§ Document text:
_ _ _ _ _

Ok, I smoked for close to 18 years, 1.5 packs a day of Marlboro, then later switched to 'low' tar/nicotine cigs, which all that did was get me closer to 2.5-3 packs a day to get my fix. Quit 12 years ago. 

My advice to you?  Suck it up, and get serious.  Nicotine IS seriously addictive.  If you use the patch, that addiction is taken care of.  The rest is 'habit'.  If you REALLY want to quit you can do it.  Stop being such a wuss.   In fact if you can go days without them, then you should be able to go cold turkey. 

Oh yeah, the trainer.  Probably not.  But if I really thought he/she knew their shit, I might (but I would constantly harass them to quit smoking).


----------



## Blieb (Jun 16, 2004)

Would you hire a really fat, or skin and bone person for a trainer?  Someone who doesn't take care of theirs can't teach me how to take care of mine.

Do as I say, not as I do might have worked for little league soccer ...

My smoking stats are: One year, four months, four weeks, 22 hours, 15 minutes and 46 seconds. 10298 cigarettes not smoked, saving $1,853.59. Life saved: 5 weeks, 18 hours, 10 minutes.

It adds up.  The stench, the money, feeling better, not waking up gasping for air in the middle of the night.  But who's counting.


----------



## JJL (Jun 16, 2004)

I have known a couple of people who had some things in common
   1.  both loved to smoke
   2.  both said they couldnt stop
   3.  both had no trouble stopping when they developed cancer
   4.  both died
  Think about it you can stop but will you do it now or when its to late?


----------



## david (Jun 16, 2004)

_ _ _ _ _

§ Problem 1:
Translate this sentence from the forum thread on quitting smoking into Spanish: "Would you hire a really fat, or skin and bone person for a trainer?"
§ Problem 2:
In the forum thread on quitting smoking, swap "stench" for "smell" and write out the passage between "My smoking stats" and "But who's counting.", inclusive.
§ Problem 3:
Extend the forum thread on quitting smoking from the point where it stops.
The items after the forum thread are separate material and have no connection to it.

_ _ _ _ _

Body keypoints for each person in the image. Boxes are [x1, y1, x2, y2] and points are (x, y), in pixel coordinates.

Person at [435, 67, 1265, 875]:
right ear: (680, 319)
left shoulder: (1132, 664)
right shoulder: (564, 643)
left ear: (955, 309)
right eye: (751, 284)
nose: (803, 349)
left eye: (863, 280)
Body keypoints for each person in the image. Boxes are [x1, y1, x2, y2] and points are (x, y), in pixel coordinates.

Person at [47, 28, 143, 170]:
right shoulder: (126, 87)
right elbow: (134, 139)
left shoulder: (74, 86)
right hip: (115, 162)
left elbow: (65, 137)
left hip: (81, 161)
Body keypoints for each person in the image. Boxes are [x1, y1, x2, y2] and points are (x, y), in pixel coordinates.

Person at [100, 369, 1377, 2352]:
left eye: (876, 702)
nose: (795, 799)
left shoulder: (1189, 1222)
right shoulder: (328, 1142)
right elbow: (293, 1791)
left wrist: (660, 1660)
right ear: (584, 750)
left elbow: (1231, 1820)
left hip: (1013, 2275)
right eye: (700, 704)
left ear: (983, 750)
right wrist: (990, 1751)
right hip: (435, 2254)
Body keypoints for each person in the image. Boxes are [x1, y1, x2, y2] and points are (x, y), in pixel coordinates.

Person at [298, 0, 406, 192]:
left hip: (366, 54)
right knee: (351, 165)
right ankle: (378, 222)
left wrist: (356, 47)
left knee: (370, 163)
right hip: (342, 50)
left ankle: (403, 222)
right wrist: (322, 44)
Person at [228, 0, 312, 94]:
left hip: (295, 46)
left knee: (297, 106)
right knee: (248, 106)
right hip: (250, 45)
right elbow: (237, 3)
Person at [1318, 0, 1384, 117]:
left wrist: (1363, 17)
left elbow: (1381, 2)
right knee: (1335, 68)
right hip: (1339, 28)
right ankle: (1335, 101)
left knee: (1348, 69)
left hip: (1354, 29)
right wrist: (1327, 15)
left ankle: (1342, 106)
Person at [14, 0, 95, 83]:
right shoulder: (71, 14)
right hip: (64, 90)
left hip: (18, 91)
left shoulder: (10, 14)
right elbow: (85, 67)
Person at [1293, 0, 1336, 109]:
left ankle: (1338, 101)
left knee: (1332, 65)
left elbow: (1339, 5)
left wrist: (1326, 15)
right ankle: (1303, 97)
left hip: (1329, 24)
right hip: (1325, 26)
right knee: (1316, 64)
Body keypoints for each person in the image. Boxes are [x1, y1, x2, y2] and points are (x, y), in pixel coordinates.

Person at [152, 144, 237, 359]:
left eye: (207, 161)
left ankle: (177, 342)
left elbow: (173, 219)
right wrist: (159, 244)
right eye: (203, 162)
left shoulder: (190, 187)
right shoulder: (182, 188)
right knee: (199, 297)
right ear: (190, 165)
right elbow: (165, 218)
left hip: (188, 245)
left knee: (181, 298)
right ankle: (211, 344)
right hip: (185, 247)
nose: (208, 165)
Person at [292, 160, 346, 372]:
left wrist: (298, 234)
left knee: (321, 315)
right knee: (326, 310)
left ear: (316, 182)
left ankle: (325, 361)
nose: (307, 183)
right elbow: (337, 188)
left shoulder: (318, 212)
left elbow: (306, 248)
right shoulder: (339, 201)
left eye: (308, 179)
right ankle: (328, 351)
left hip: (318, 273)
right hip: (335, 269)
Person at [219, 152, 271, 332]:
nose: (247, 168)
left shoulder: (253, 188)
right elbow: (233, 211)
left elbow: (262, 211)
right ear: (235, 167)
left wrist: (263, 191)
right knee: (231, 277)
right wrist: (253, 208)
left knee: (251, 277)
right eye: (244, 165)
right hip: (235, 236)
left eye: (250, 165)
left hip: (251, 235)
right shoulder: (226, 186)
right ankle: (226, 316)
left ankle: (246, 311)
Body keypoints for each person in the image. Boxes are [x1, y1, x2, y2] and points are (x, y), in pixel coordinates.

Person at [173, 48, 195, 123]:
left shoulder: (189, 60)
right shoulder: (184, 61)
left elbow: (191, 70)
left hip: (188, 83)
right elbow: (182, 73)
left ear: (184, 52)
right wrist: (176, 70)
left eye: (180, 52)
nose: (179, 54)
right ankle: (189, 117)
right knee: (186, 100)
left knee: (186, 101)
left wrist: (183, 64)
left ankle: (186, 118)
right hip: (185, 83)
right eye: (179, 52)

_ _ _ _ _

§ Response box 1:
¿Contratarías como entrenador a una persona muy gorda o a alguien que está en los huesos?

§ Response box 2:
My smoking stats are: One year, four months, four weeks, 22 hours, 15 minutes and 46 seconds. 10298 cigarettes not smoked, saving $1,853.59. Life saved: 5 weeks, 18 hours, 10 minutes.

It adds up.  The smell, the money, feeling better, not waking up gasping for air in the middle of the night.  But who's counting.

§ Response box 3:
Would it shock some of you for the fact that I know quite a few trainers, semi-pro's & pro's that DO smoke especially when drinking... _yeah, drinking_... smoke? The answer to that immediate question is "yes", because smoking does NOT limit that person's ability or knowledge in the health & fitness field. It may make them look dumb or ridiculous but..... whose perfect?

Think about it. Cigarettes, alcohol and drugs. Quite a few fall into that vice in this competitor's (BB & Fitness) world. But those people DO NOT advertise their addictionss but they do it anyways. Would I hire them? If their knowledge and client success rate is high, then "yes". On the other hand, if they told me that "to lose weight is to start smoking" then, "no".

The End


----------



## JerseyDevil (Jun 17, 2004)

Years ago I used to run in 10K and 15K's.  You'd be surprised at how many runners, and some of the really good ones, would light up, after the race...


----------



## ALBOB (Jun 17, 2004)

Robert DiMaggio said:
			
		

> hmmm...what vaginas have you been looking at?


At this point I'd be tempted to mention MBC except she'd probably hunt me donw and kick my ass.


----------



## Arnold (Jun 17, 2004)

david said:
			
		

> Would it shock some of you for the fact that I know quite a few trainers, semi-pro's & pro's that DO smoke especially when drinking... _yeah, drinking_... smoke? The answer to that immediate question is "yes", because smoking does NOT limit that person's ability or knowledge in the health & fitness field. It may make them look dumb or ridiculous but..... whose perfect?


*trainers *- nope that would not shock me, they are a dime a dozen and the majority do not know their ass from their elbows.

*semi-pro's* - not sure what that is? a top amatuer maybe? yeah that would sort of shock me, and I would have to say if they drink and smoke I doubt they will ever make it to the pro level.

*pro's *- hmmm...I would have to know who, maybe a washed up pro, not a current competitive pro, no way.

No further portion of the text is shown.